No amount of technology will close an achievement gap without the dedicated educator to roll up their shirt-sleeves and build the bridge alongside others. It takes everyone to close this gap. Everyone. No sides, no distinctions. The leaders whom I admire most inspire me to inspire others. It’s that simple. (And if you’re not interested in closing the gap, mind it, because you might fall in!)
Not all textbooks are inherently “evil.” (In spite of contrary evidence of what the Texas Department of Education is trying to do. I know – ever the optimist.) Sometimes a well-written anthology and curriculum can be just the kick-start for a new teacher trying to get his bearings, so he can learn to manage a classroom, meet the demands of differentiation, and maintain the passion that inspired him in the first place to become a teacher. We know we don’t do it for the money, and if that makes us martyrs, more pure, more wholesome, more generous than thou, well, man cannot live on bread alone. We need a little hubris to spread on it, too.
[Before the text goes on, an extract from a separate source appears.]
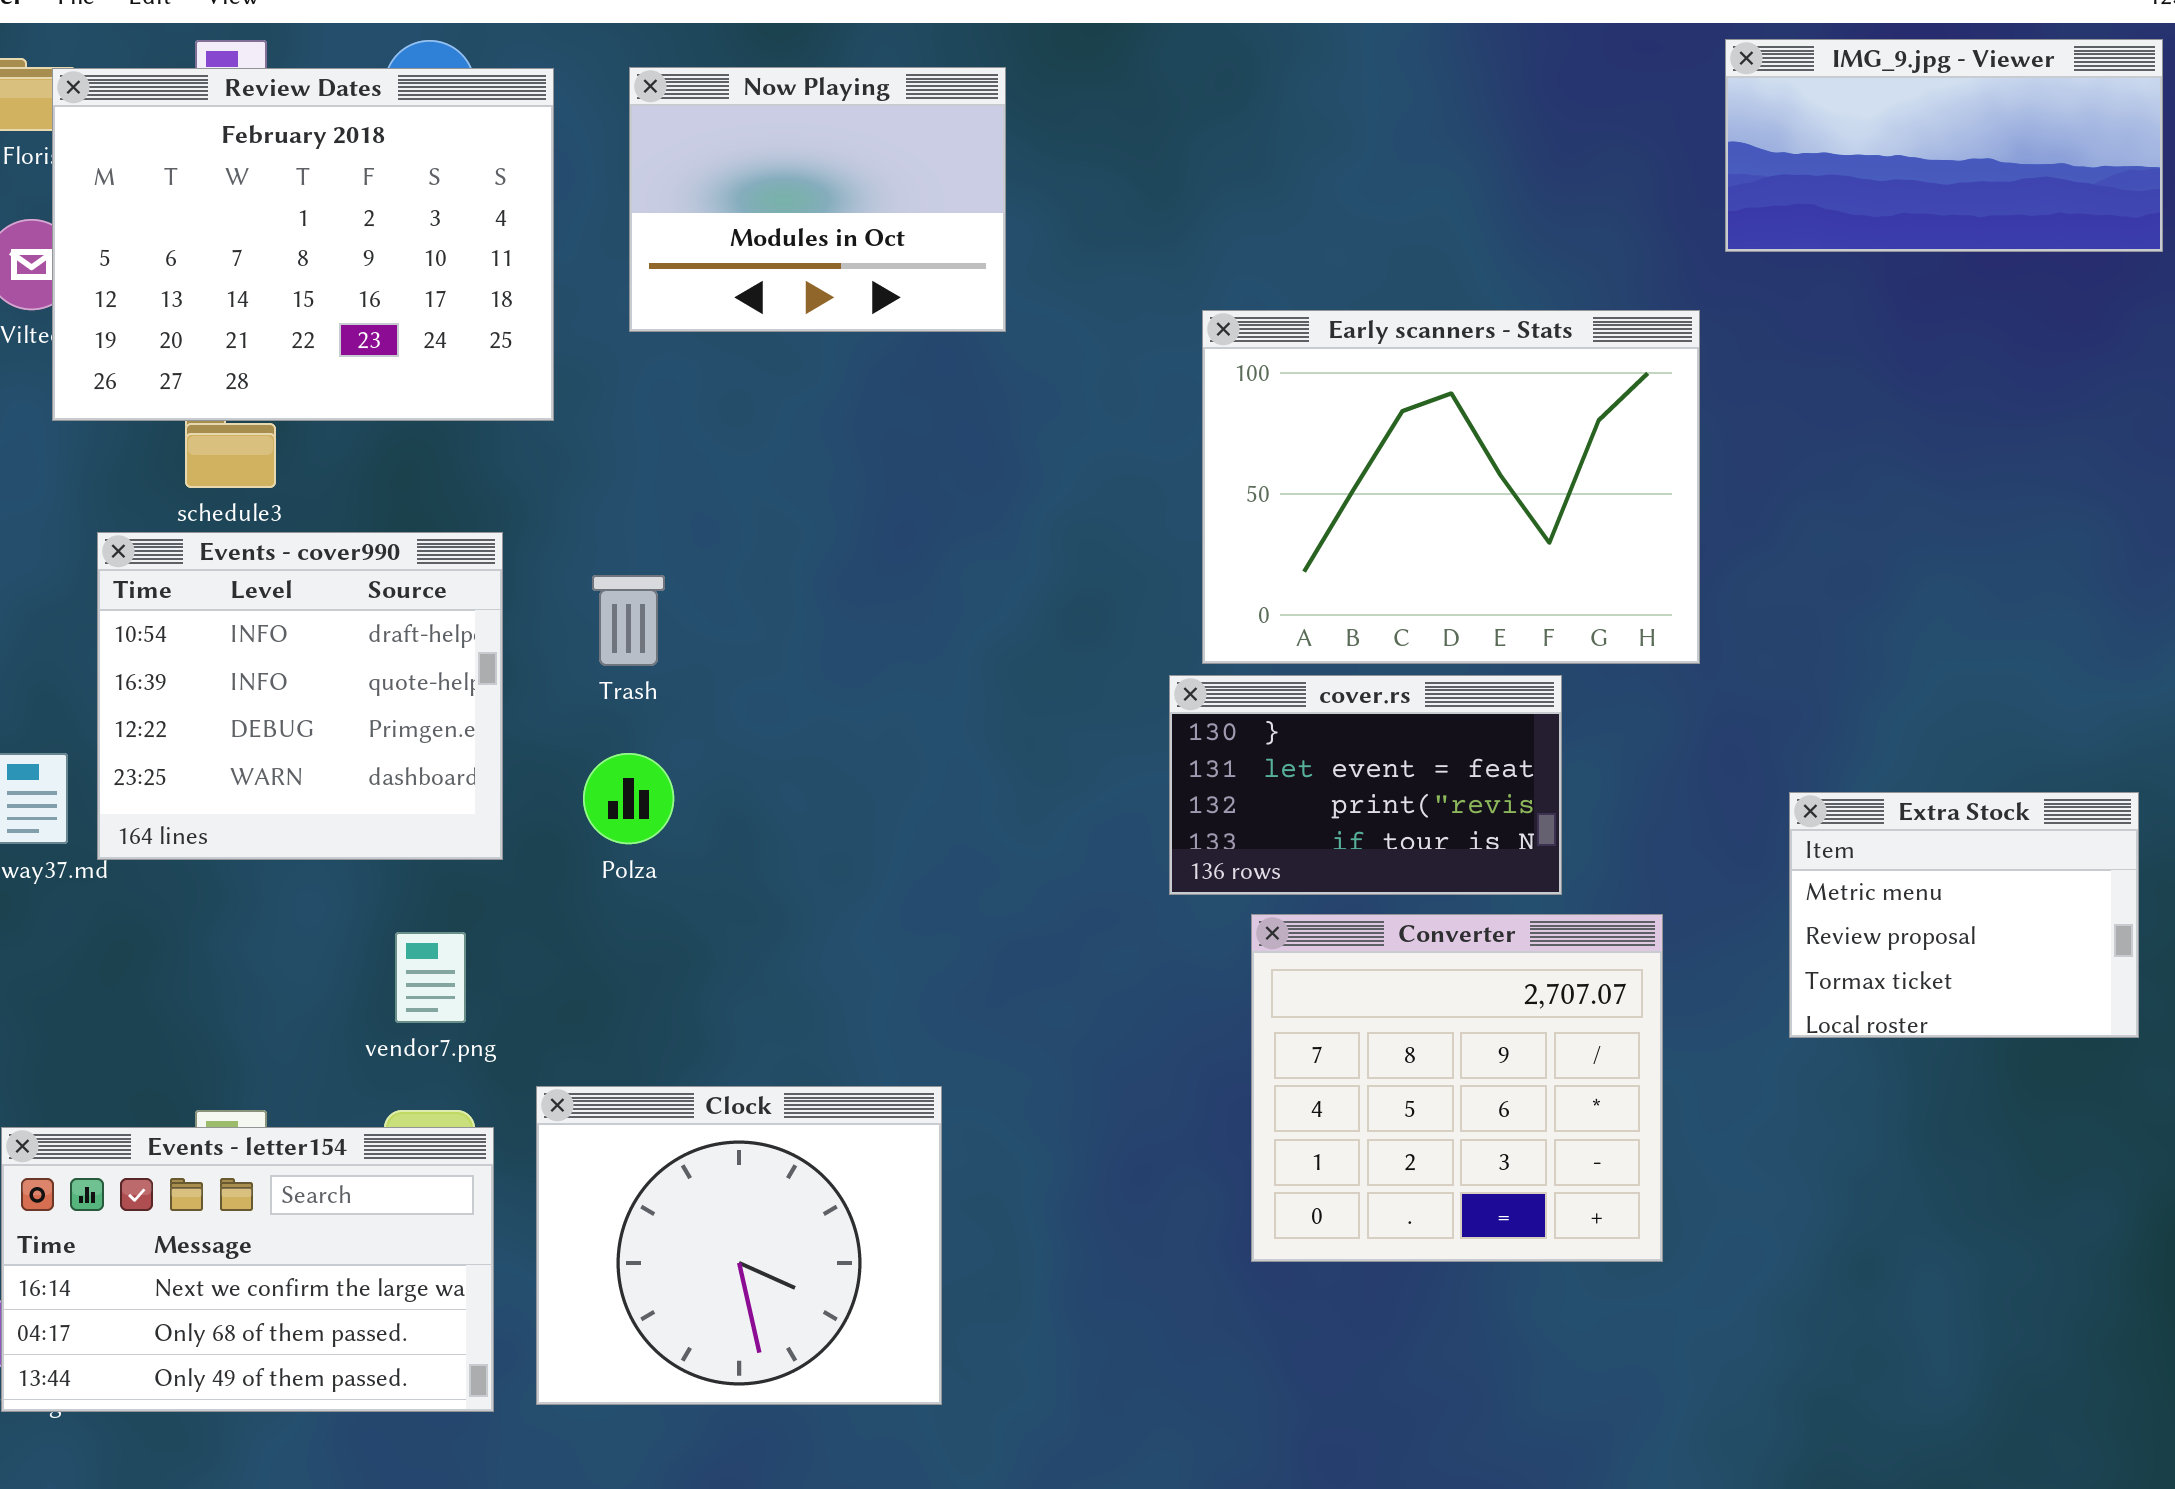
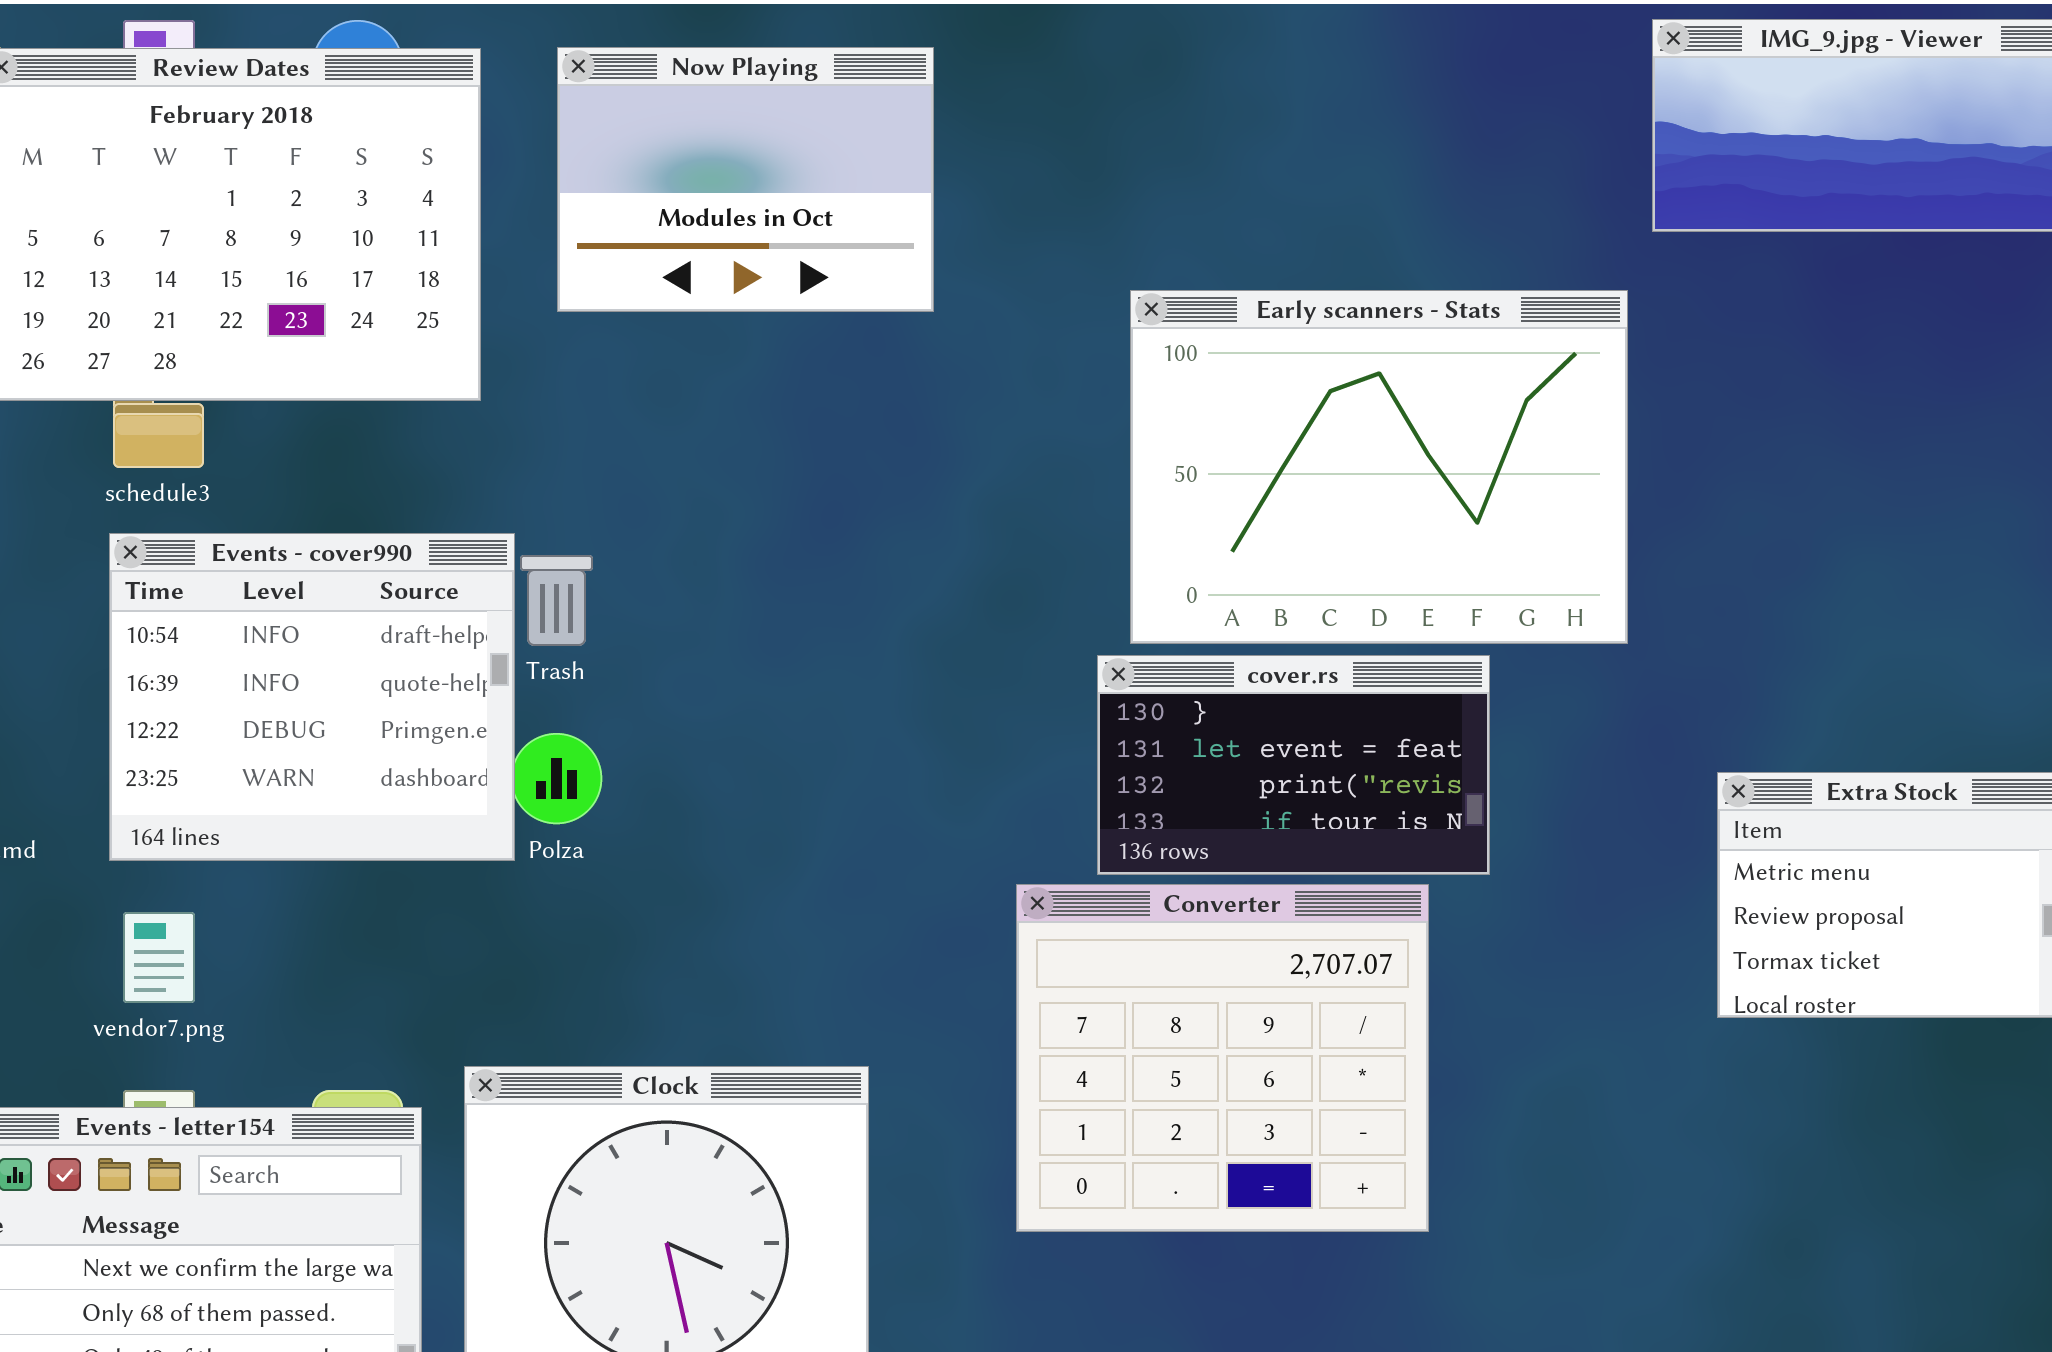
Events - cover990: [97,532,503,860] -> [109,533,515,861], moved
Converter: [1251,914,1663,1262] -> [1016,884,1429,1232], moved
vendor7.png: [395,932,466,1023] -> [123,912,195,1003], moved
Message to those esteemed colleagues who want a revolution: I’m with ya, buddy. My question is, though, can everyone be rock-star teacher? We need the roadies, too. (Sheesh – how many metaphors can I mix in this mess? Start counting.) I now have John Lennon’s Revolution strumming in my head. Thanks. But who else would rhyme Mao with how?
My lizard-brain wants more coffee. I have two days of spring break this year, rather, we have two days of spring break, because of the strike earlier in the year, and I agree that my students deserve and need all 180 days of their education (again, despite evidence to the contrary). And I will bear the complaints of friends and family who tell me they work much harder than I do without any break, so I should shut up and stop complaining. Okay. Being a teacher was a wide-eyed, open-minded, cerebral-cortex decision. So, you got me there. However, none of us are going to succeed in getting what we want, and getting what we need, if we don’t start backing up and demonstrating a little more mutual respect, dignity, and compassion to one another. At least that’s what my gut tells me.